Vatan sevgisiyle onu korumak için canınızı verirsiniz, çünki onu seviyorsunuz, ama aşık değilsiniz. Hiçbir aşık maşukunu kimseyle paylaşmayı aklının ucundan geçirmez. Paylaşıma izin vermenin adı ihanettir. Ama sevdiğimiz şeyi, kimseyi başkalarının da sevmesini isteriz. Vatanı her vatandaşın sevmesini isteriz. Allah'ı, Resulünü, Kitabını herkesin sevmesini ister insan. Bizim sevdiğimiz birini başkaları da sevsin, takdir etmek isteriz.

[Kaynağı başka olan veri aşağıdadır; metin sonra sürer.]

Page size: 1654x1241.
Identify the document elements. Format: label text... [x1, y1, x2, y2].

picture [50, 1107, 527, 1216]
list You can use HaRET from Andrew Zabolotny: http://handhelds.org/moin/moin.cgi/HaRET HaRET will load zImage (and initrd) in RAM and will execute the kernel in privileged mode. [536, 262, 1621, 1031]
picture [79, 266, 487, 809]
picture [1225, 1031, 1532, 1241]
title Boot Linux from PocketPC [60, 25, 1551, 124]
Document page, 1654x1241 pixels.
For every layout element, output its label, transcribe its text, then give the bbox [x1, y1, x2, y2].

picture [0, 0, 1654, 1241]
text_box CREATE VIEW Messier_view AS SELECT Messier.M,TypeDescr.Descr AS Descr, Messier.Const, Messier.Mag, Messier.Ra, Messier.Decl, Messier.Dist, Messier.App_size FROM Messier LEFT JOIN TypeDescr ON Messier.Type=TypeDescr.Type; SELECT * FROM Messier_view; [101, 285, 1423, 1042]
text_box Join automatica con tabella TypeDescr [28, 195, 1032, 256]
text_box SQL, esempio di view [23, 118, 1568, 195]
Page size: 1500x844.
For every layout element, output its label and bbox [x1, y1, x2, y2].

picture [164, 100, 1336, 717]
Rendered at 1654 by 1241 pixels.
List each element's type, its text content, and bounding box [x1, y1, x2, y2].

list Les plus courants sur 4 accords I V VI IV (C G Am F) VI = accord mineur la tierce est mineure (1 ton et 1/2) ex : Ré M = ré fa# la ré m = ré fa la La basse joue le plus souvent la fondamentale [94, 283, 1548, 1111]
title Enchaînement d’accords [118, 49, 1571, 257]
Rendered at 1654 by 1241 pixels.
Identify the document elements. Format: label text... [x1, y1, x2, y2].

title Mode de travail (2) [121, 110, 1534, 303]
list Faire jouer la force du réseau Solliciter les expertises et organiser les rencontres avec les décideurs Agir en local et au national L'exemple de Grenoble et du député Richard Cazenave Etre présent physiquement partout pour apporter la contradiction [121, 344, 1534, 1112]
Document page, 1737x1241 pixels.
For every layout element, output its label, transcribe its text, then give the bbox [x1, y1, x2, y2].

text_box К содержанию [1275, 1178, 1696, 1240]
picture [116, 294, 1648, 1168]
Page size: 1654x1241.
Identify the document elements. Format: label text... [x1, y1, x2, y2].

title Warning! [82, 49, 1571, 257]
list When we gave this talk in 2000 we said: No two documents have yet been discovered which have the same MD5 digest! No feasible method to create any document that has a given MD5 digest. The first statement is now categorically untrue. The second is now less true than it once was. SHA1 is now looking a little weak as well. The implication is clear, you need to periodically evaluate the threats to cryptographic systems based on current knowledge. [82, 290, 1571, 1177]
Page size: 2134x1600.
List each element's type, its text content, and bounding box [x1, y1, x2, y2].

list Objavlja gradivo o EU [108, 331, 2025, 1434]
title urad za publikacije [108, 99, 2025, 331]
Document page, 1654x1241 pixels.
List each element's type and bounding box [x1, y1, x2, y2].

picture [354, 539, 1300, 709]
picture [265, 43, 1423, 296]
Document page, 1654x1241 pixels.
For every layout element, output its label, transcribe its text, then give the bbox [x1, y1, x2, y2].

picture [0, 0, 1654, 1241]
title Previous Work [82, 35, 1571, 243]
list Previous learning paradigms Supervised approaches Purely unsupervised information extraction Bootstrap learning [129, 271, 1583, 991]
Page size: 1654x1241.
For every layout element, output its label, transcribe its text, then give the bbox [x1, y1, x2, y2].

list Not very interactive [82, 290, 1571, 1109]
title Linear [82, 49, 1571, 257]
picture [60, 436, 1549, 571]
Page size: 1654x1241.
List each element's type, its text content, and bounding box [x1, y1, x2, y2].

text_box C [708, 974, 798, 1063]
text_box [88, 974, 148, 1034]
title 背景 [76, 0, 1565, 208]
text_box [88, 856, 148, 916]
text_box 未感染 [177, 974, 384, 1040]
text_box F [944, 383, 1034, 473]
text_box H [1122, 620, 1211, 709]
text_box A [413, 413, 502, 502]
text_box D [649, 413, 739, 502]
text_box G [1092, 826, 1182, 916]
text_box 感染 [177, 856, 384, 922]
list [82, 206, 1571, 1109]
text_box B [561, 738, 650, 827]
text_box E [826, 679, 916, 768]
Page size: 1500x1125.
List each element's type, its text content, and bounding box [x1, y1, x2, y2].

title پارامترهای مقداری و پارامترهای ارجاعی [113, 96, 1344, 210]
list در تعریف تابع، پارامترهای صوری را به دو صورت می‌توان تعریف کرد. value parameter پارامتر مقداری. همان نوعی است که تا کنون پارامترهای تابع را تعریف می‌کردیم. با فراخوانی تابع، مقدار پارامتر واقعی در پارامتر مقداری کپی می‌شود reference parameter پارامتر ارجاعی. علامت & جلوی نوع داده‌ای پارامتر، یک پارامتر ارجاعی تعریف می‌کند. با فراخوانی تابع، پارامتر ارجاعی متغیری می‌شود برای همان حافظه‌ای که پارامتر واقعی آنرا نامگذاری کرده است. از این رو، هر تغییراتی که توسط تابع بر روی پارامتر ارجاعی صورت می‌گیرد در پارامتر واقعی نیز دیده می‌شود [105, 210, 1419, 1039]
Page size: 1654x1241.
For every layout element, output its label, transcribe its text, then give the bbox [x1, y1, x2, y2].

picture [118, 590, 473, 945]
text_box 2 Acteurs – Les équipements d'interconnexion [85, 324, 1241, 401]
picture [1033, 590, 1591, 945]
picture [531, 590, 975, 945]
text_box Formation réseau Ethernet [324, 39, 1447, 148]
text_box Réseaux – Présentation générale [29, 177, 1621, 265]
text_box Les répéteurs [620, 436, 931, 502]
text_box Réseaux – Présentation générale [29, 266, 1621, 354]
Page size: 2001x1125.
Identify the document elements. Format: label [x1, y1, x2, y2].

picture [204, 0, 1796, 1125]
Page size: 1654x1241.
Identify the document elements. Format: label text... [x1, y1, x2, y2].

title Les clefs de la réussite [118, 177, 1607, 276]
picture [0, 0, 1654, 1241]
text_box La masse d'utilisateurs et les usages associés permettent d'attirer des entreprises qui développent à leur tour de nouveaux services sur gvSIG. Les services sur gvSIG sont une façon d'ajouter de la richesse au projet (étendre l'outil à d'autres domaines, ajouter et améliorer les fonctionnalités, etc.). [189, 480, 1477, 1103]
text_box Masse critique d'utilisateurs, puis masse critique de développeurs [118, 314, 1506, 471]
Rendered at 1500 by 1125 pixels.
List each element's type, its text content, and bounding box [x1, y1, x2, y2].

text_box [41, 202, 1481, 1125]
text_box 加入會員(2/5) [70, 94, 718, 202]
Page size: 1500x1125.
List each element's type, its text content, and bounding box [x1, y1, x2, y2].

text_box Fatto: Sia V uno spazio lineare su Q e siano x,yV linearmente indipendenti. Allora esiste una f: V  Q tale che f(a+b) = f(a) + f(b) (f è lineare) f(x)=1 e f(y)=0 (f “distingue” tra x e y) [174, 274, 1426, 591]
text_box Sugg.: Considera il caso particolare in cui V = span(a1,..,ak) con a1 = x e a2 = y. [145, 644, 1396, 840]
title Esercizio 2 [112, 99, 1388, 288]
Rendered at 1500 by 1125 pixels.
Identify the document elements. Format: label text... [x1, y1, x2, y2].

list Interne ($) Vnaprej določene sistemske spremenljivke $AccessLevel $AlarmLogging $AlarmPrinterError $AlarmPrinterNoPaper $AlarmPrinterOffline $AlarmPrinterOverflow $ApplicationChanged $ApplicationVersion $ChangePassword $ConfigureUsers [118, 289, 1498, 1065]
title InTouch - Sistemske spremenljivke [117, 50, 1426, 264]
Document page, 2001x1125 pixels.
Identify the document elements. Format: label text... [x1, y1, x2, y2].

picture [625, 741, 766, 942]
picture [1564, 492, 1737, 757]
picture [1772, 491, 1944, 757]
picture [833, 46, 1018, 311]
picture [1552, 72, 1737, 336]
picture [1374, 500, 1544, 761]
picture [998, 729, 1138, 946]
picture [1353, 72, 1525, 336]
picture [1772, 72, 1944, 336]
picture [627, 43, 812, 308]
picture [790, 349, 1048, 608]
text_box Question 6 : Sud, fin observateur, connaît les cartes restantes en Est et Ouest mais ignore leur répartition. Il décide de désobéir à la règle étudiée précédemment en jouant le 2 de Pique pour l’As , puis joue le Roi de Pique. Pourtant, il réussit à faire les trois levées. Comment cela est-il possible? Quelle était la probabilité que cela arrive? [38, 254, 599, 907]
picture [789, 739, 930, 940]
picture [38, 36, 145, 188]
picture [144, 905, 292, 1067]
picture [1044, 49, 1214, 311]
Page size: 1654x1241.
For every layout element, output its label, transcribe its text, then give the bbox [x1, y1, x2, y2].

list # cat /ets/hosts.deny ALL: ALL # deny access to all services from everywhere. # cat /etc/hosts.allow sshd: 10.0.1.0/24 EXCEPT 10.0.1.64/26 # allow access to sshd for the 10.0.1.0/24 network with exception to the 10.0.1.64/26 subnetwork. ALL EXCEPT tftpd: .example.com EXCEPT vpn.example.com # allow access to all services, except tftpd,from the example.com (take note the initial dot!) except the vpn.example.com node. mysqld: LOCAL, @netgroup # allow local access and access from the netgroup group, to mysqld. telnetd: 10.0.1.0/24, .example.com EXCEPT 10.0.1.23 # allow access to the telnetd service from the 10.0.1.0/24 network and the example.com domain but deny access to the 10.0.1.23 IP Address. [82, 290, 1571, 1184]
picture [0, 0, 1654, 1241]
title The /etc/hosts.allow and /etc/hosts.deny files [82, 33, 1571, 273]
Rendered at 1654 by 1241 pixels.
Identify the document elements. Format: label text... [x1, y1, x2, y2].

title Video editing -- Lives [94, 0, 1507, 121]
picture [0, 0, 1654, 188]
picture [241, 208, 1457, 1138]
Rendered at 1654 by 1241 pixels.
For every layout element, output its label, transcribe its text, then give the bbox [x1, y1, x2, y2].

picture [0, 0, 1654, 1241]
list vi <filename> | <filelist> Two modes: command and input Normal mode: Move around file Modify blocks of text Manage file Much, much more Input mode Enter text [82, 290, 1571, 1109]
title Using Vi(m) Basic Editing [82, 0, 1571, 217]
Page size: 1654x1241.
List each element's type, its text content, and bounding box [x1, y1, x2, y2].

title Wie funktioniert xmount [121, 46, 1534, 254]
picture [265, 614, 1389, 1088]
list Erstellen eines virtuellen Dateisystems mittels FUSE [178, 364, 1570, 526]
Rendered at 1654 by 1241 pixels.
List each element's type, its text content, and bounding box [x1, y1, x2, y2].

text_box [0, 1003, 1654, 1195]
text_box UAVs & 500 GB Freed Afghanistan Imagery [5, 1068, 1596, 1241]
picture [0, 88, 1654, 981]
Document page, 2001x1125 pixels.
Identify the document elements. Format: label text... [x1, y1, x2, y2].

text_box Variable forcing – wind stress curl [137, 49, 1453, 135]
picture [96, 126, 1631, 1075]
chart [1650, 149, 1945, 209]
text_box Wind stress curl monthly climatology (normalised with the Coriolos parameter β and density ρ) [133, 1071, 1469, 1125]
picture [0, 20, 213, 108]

Eğer sevgi hamalına ve aşk hamalına yanlış yükler yüklemediysek, sevgi ve aşk zarflarının içine yanlış mazruflar koymadıysak, çerçevelerin içine uygun anlamlar yerleştirdiysek aşk kavuşmak ister, beklentisi vuslattır. Paylaşıma kapalıdır. Vuslat ihtimali yok olduğunda şiddet doğar ve bilmem kaç bıçak darbesiyle, ' onsuz olamam' denilen maşuk öldürülür. Ama sevgi her halü kearda sevilenin mutluluğunu hedefler.
Abdullah ağabeyim bu söylediklerim doğru olmasaydı Şemsi Tebrizi ile Mevlana arasındaki ilişki bir yığın insanı gıybete, zanna ve iftiraya sürüklemezdi. Aşk her haliyle sütün kaynayarak dökülmesidir. Etrafa zarar verir. Mevlana kendine özgü bir adem, Yunus da öyle. O da aşktan söz ediyor ama onun bir Şemsi Tebrizisi yok. O da kendine özgü bir adem.